Task directions
Set down the records exactly as they stand, except for any pictures, which you should omit.

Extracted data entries
:::
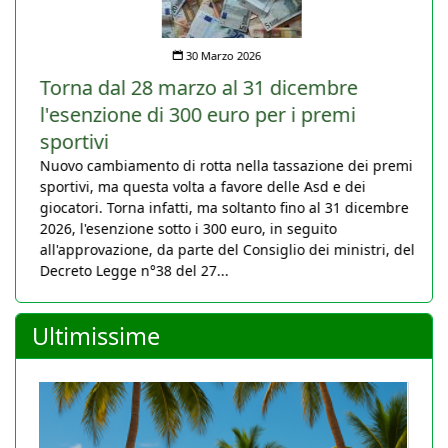
30 Marzo 2026
Torna dal 28 marzo al 31 dicembre
l'esenzione di 300 euro per i premi
sportivi
Nuovo cambiamento di rotta nella tassazione dei premi
sportivi, ma questa volta a favore delle Asd e dei
giocatori. Torna infatti, ma soltanto fino al 31 dicembre
2026, l'esenzione sotto i 300 euro, in seguito
all'approvazione, da parte del Consiglio dei ministri, del
Decreto Legge n°38 del 27...
Ultimissime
:::
Answer box
30 Marzo 2026
Torna dal 28 marzo al 31 dicembre
l'esenzione di 300 euro per i premi
sportivi
Nuovo cambiamento di rotta nella tassazione dei premi
sportivi, ma questa volta a favore delle Asd e dei
giocatori. Torna infatti, ma soltanto fino al 31 dicembre
2026, l'esenzione sotto i 300 euro, in seguito
all'approvazione, da parte del Consiglio dei ministri, del
Decreto Legge n°38 del 27...
Ultimissime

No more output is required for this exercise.